* START Document text *
Cloning Oracle Databases with EMC SnapView and RecoverPoint

Centroid
Sep
31
Many are familiar with the steps required to clone Oracle database using "rman duplicate" or "hot backup" cloning .  Many are also familiar with steps required to create EMC SnapView Clones or SnapView Snapshots, either with the Navisphere web interface or CLI.  In this post, I'll outline steps required to build consistent, usable Oracle database "clones" within the framework of the following environment/architecture:
  • Oracle 11.1.0.7, HP-UX 11iV2
  • EMC CLARiiON CX4 storage arrays at production and DR site
  • EMC RecoverPoint appliances at production and DR site
  • Source database (production) uses Oracle ASM for its storage
  • Requirement is to replicate production data from production storage array to remote "DR" array.
* END Document text *
- [Task 1]:
Reproduce the rows word for word, starting with the first row and ending with the line that contains "road: (243, 109)".
* START Data records *
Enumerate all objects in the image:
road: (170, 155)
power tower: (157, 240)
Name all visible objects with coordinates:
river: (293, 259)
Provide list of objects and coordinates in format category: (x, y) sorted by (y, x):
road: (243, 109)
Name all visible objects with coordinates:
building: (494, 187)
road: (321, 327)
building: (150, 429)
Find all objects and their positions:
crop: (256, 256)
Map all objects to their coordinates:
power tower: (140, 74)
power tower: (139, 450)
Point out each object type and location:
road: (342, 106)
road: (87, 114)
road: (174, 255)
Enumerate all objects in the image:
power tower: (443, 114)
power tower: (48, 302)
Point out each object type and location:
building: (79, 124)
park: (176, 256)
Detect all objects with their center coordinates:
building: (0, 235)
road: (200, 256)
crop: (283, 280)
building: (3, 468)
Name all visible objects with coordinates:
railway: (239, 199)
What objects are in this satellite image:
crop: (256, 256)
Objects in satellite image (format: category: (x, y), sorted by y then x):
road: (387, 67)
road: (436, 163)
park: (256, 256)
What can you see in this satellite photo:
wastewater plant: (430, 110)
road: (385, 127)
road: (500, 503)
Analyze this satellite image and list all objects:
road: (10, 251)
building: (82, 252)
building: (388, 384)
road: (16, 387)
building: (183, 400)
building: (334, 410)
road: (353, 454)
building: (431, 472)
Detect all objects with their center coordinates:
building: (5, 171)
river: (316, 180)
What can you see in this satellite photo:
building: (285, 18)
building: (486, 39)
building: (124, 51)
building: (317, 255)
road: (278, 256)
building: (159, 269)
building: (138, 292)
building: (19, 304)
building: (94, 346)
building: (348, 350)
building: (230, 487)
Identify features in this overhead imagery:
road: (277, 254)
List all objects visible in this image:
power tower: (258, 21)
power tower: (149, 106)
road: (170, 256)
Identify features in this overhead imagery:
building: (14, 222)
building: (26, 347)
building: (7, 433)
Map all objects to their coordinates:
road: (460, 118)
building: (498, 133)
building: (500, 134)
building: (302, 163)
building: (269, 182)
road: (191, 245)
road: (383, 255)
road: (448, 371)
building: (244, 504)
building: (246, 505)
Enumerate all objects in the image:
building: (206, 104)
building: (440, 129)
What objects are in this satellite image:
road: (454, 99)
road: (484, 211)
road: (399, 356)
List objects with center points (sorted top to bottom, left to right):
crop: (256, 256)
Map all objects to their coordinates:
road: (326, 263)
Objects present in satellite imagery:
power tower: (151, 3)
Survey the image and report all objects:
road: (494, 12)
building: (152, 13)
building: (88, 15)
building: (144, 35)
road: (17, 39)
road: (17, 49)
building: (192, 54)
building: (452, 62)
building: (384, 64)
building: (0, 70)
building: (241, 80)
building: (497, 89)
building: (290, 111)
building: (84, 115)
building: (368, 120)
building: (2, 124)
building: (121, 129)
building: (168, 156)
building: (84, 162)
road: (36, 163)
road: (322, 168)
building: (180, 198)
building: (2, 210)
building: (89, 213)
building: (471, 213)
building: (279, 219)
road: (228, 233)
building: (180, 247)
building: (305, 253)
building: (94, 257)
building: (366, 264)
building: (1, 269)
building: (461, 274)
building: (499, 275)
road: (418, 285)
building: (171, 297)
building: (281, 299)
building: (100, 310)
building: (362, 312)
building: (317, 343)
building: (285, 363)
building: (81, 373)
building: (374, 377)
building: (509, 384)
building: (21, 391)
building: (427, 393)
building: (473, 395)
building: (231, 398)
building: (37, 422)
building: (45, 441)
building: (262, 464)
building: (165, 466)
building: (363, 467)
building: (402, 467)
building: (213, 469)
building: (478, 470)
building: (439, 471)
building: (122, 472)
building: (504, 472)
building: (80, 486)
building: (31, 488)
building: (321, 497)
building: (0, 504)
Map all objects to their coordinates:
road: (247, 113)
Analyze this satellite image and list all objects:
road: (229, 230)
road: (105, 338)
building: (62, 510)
* END Data records *
- [Task 2]:
Answer these about the Oracle cloning post:
(a) Which two Oracle cloning methods does it say many are familiar with?
(b) Which Oracle version and operating system are listed?
(c) What does the source database use for its storage?

- [Written reply 1]:
Enumerate all objects in the image:
road: (170, 155)
power tower: (157, 240)
Name all visible objects with coordinates:
river: (293, 259)
Provide list of objects and coordinates in format category: (x, y) sorted by (y, x):
road: (243, 109)

- [Written reply 2]:
(a) "rman duplicate" and "hot backup" cloning
(b) Oracle 11.1.0.7 on HP-UX 11iV2
(c) Oracle ASM